El Señor nos lo pide a todos. Para dejar la vida, para dejar los padres, para dejar todo, hay que amarlo. No nos vamos con Jesús porque odiamos el resto de la vida o porque estamos incómodos con la familia. Ni mucho menos. Curiosamente, surgen más vocaciones al apostolado cuando hay verdadero amor a la familia.

Hace unos días visitaba con dos amigos una casa hospitalaria del Señor al norte de Israel, en Galilea: los restos arqueológicos de un pueblo que se llama Cafarnaún. Es la casa de Pedro, transformada en templo. Parece ser que era una casa de vecinos, cercana al mar, donde vivía con sus familiares. Había una habitación especial donde se alojaba un huésped llamado Jesús. ¡Qué alegría la de aquella familia recibiendo a Jesús! Él al amanecer salía de la casa, se iba a un descampado y se ponía a rezar. Pero cuando llegaba la tarde, aquello se transformaba en un gran desorden: enfermos en camillas, lisiados, endemoniados… La calle se convertía en un lugar ruidoso. Y, sin embargo, aquella familia bendecía la presencia del Señor. Porque su casa, por este huésped, se había convertido en un gran hospital: el hospital de Dios. Allí no había medicamentos ni se realizaban pruebas. Había oración, petición e imposición de manos. Un día, la suegra de Pedro enfermó, y el Huésped la bendijo, le impuso las manos y la fiebre le remitió. En aquel momento, la mujer se puso a servirles. Jesús es el Huésped. ¡Cuántas gracias llegarían a aquella familia por la presencia de Jesús!
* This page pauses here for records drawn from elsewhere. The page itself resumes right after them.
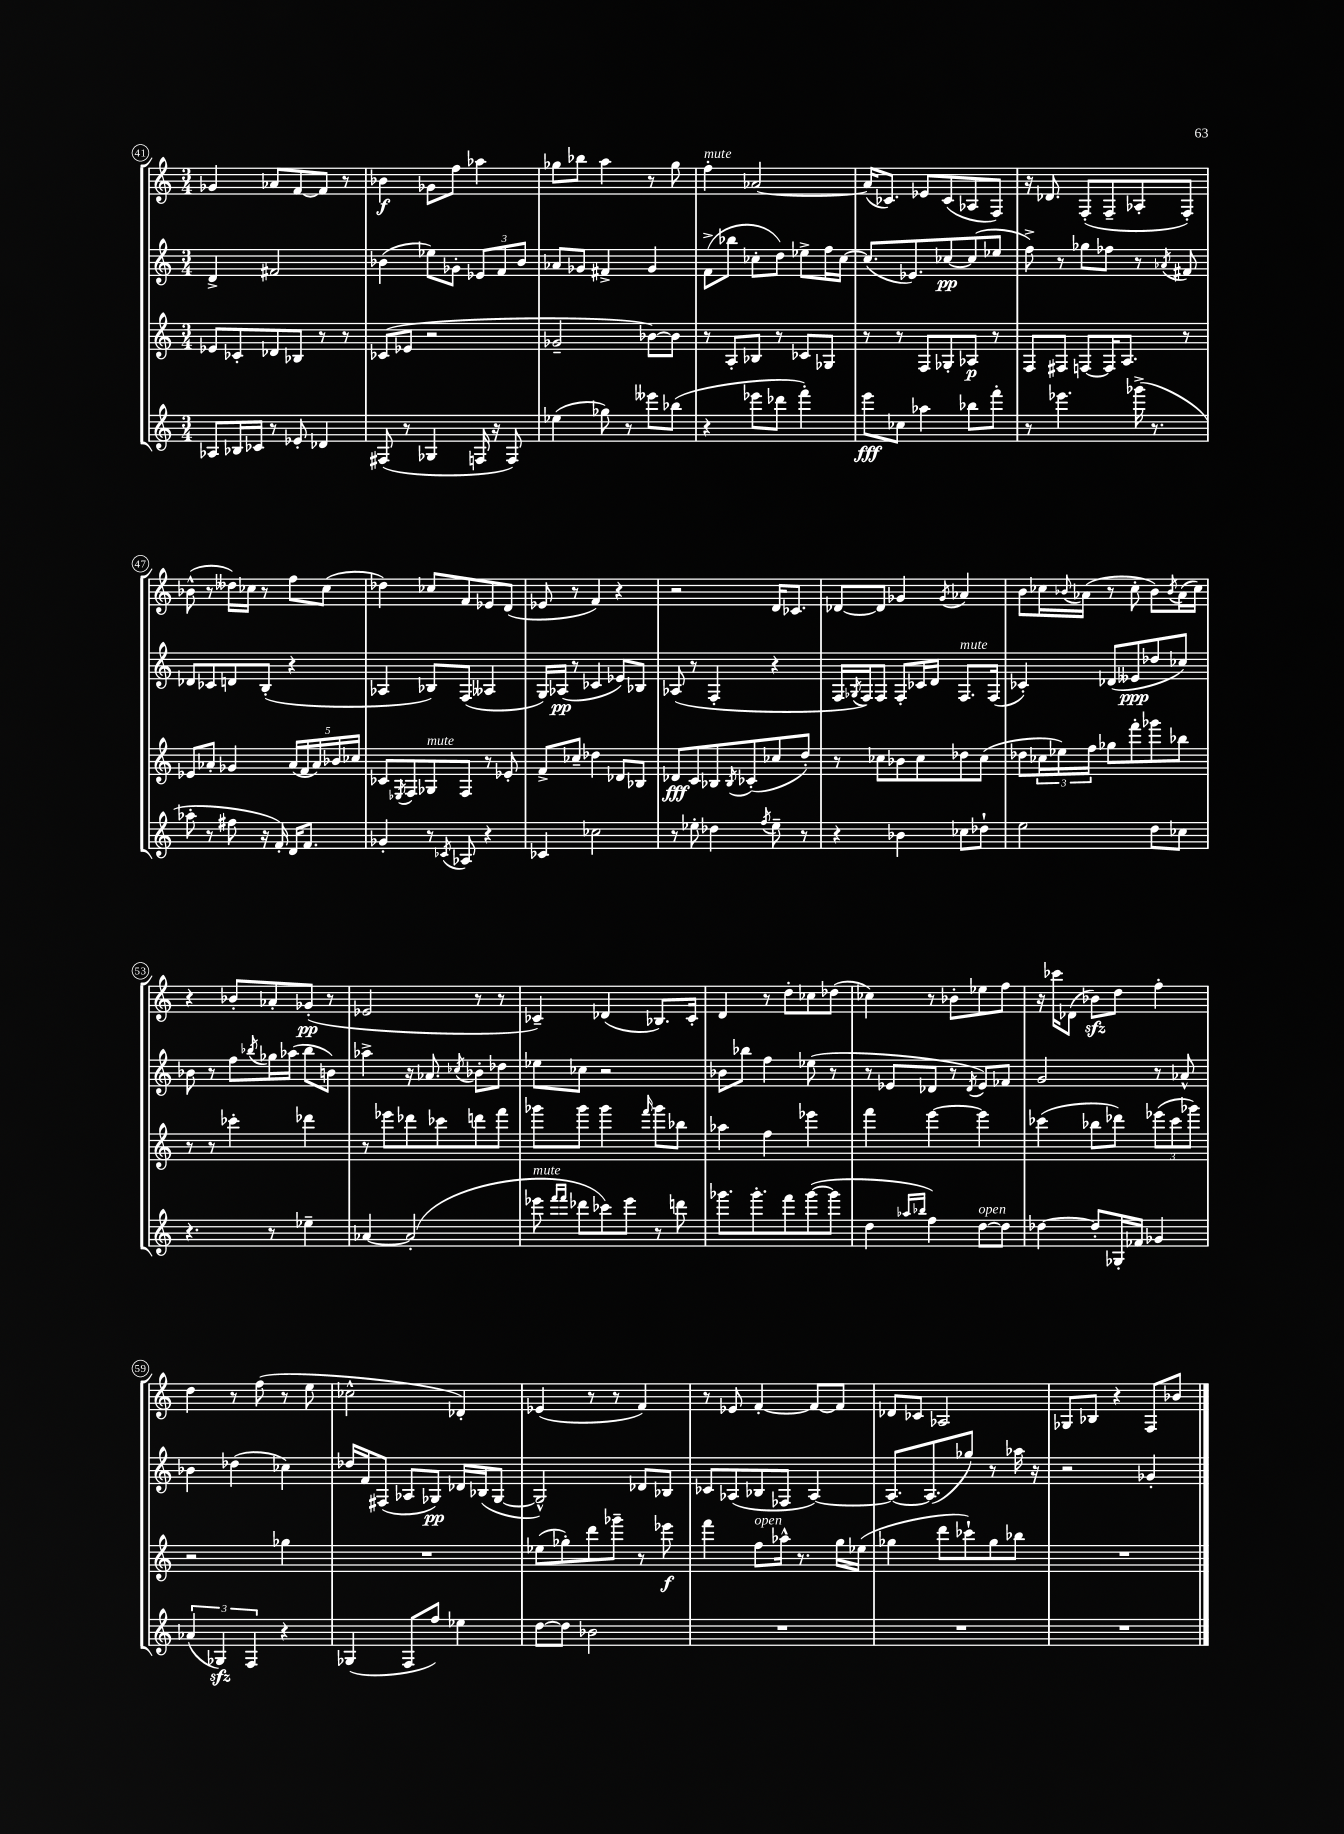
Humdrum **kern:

**kern	**kern	**kern	**kern
*staff4	*staff3	*staff2	*staff1
*clefG2	*clefG2	*clefG2	*clefG2
*k[]	*k[]	*k[]	*k[]
*M3/4	*M3/4	*M3/4	*M3/4
8A-	8e-	4d^	4g-
16B-	8c-'	.	.
16c-	.	.	.
8r	8d-	2f#	8a-
8e-'	8B-	.	[8f
4d-	8r	.	8f]
.	8r	.	8r
=	=	=	=
(8F#	(8c-	(4b-	4b-
8r	8e-	.	.
4G-	2r	8ee-)	8g-
.	.	8g-'	8ff
16F	.	12e-	4aa-
16r	.	.	.
.	.	12f	.
8F)	.	.	.
.	.	12b-	.
=	=	=	=
(4ee-	2g-~	8a-	8gg-
.	.	8g-	8bb-
8gg-)	.	4f#^	4aa
8r	.	.	.
8eee--	[8b-)	4g-	8r
(8bb-	8b-]	.	8gg-
=	=	=	=
4r	8r	(8f^	4ff'
.	8A'	8bb-	.
8eee-	8B-	8cc-'	[2a-
8ddd-	8r	8dd)	.
4fff')	8c-	8ee-^	.
.	8G-	16ff	.
.	.	[16cc-	.
=	=	=	=
8eee	8r	(8.cc-]	(16a-]
.	.	.	8.c-)
8cc-	8r	.	.
.	.	8.e-)	.
4aa-	8F	.	8e-
.	8G-'	[8cc-	(8c-
8bb-	8A-	(8cc-]	8A-
8fff'	8r	8ee-	8F)
=	=	=	=
8r	8F	8ff^)	16r
.	.	.	8.d-
4.eee-	8F#	8r	.
.	[8F	8gg-	(8F'
.	16F]	8ff-	8F~
.	8.A	.	.
(16ggg-^	.	8r	8A-'
8.r	.	.	.
.	.	8qa-	.
.	8r	8f#	8F')
=	=	=	=
8aa-'	8e-	8d-	(8b-^^
8r	8a-'	8c-	8r
8ff#	4g-	8d	16dd--)
.	.	.	16cc-
16r	.	(8B'	8r
16f')	.	.	.
16d	(20a-	4r	8ff
.	20f	.	.
8.f	.	.	.
.	20a-)	.	.
.	.	.	(8cc-
.	20b-	.	.
.	20cc-	.	.
=	=	=	=
4g-'	8c-	4A-	4dd-)
.	8qE-	.	.
.	8F	.	.
8r	8G-	8B-)	8cc-
8qc-	.	.	.
8A-	8F	(8F	8f
4r	8r	4A--	8e-
.	8e-'	.	(8d
=	=	=	=
4c-	8f^	16G)	8e-
.	.	(16A-	.
.	8cc-~	8r	8r
2cc-	4dd-	4c-	4f)
.	8d-	8e-)	4r
.	8B-	8B-	.
=	=	=	=
8r	8d-	(8A-	2r
8ee-'	8c	8r	.
4dd-	8B-	4F'	.
.	8qB-	.	.
.	(8c-'	.	.
8qff	.	.	.
8ee-~	8cc-	4r	16d
.	.	.	8.c-
8r	8dd')	.	.
=	=	=	=
4r	8r	16F	[8d-
.	.	8qG-	.
.	.	16F)	.
.	8cc-	8F	8d-]
4b-	8b-	8F'	4g-
.	8cc-	16c-	.
.	.	16d	.
.	.	.	8qg-
8cc-	8dd-	8.F	4a-
8dd-`	(8cc-	.	.
.	.	(16F	.
=	=	=	=
2ee	8dd-	4c-')	8b
.	24cc-	.	16cc-
.	24ee-)	.	.
.	.	.	8qqb-
.	.	.	(16a-
.	24ff	.	.
.	8gg-	(8d-	8r
.	8fff'	8e--	8cc-'
8dd	8ggg-	8dd-	8b-)
.	.	.	8qb-
8cc-	8bb-	8cc-)	(16a-
.	.	.	16cc-)
=	=	=	=
4.r	8r	8b-	4r
.	8r	8r	.
.	4ccc-'	8ff	8b-'
.	.	8qbb-	.
8r	.	16gg-	8a-'
.	.	(16aa-	.
4ee-~	4ddd-	8bb-	(8g-'
.	.	8b)	8r
=	=	=	=
[4a-	8r	4aa-^	2e-
.	8eee-	.	.
(2a-']	8ddd-	16r	.
.	.	8.a-	.
.	8ccc-	.	.
.	.	8qcc-	.
.	8ddd	8b-'	8r
.	8fff	8dd-	8r
=	=	=	=
8eee-	8ggg-	8ee-	4c-~)
16qqfff	.	.	.
16qqfff	.	.	.
8ddd-	8ggg-	8cc-	.
8ccc-)	4ggg-	2r	(4d-
8eee-	.	.	.
.	16qqfff	.	.
8r	8ggg-	.	8.B-)
8ddd	8bb-	.	.
.	.	.	16c-'
=	=	=	=
8.ggg-	4aa-	8b-	4d
.	.	8bb-	.
8.ggg-'	.	.	.
.	4ff	4ff	8r
8fff	.	.	8dd'
([8ggg-	4eee-	(8ee-	8cc-
8ggg-]	.	8r	(8dd-
=	=	=	=
4dd	4fff	8r	4cc-)
.	.	8e-	.
16qqaa-	.	.	.
16qqbb-	.	.	.
4ff)	[4eee	8d-	8r
.	.	8r	8b-'
.	.	8qd-	.
[8dd	4eee]	8e-)	8ee-
8dd]	.	8f-	8ff
=	=	=	=
[4dd-	(4ccc-	2g	16r
.	.	.	16ccc-
.	.	.	(8d-
8dd-']	8bb-	.	8b-)
16G-'	8ddd-)	.	8dd
16f-	.	.	.
4g-	(12eee-	8r	4ff'
.	12ccc-	.	.
.	.	8a-^^	.
.	12ggg-)	.	.
=	=	=	=
(6a-	2r	4b-	4dd
6G-)	.	.	.
.	.	(4dd-	8r
6F	.	.	.
.	.	.	(8ff
4r	4gg-	4cc-)	8r
.	.	.	8ee
=	=	=	=
(4G-	2.r	16dd-	2cc-^^
.	.	16f	.
.	.	(8F#	.
8F	.	8A-	.
8ff)	.	8G-)	.
4ee-	.	16d-	4d-')
.	.	(16B-	.
.	.	[8G-	.
=	=	=	=
[8dd	(8ee-	2G-^^])	(4e-
8dd]	8gg-')	.	.
2b-	8ddd	.	8r
.	8ggg-~	.	8r
.	8r	8d-	4f)
.	8eee-	8B-	.
=	=	=	=
2.r	4fff	8c-	8r
.	.	(8A-	8e-
.	8ff	8B-	[4f'
.	16aa-^^	8F-	.
.	8.r	.	.
.	.	[4A-)	8f_
.	16gg	.	8f]
.	(16ee-	.	.
=	=	=	=
2.r	4gg-	8.A-_	8d-
.	.	.	8c-
.	.	(8.A-]	.
.	8ddd	.	2A-
.	8ccc-`)	8gg-)	.
.	8gg-	8r	.
.	8bb-	16aa-	.
.	.	16r	.
=	=	=	=
2.r	2.r	2r	8G-
.	.	.	8B-
.	.	.	4r
.	.	4g-'	8F
.	.	.	8b-
==	==	==	==
*-	*-	*-	*-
Jesús es huésped, pero no prisionero. Un día, en esas madrugadas de oración, fueron a por Él: «Todos te buscan». Y Jesús dirá que se debe a todos los pueblos. Su misión es universal. Es huésped. Peregrinemos a Cafarnaún para dar hospitalidad a Jesús, al enfermo, al pobre. Que sepamos también nosotros acoger al Señor, a pesar de las molestias que esto nos pueda causar.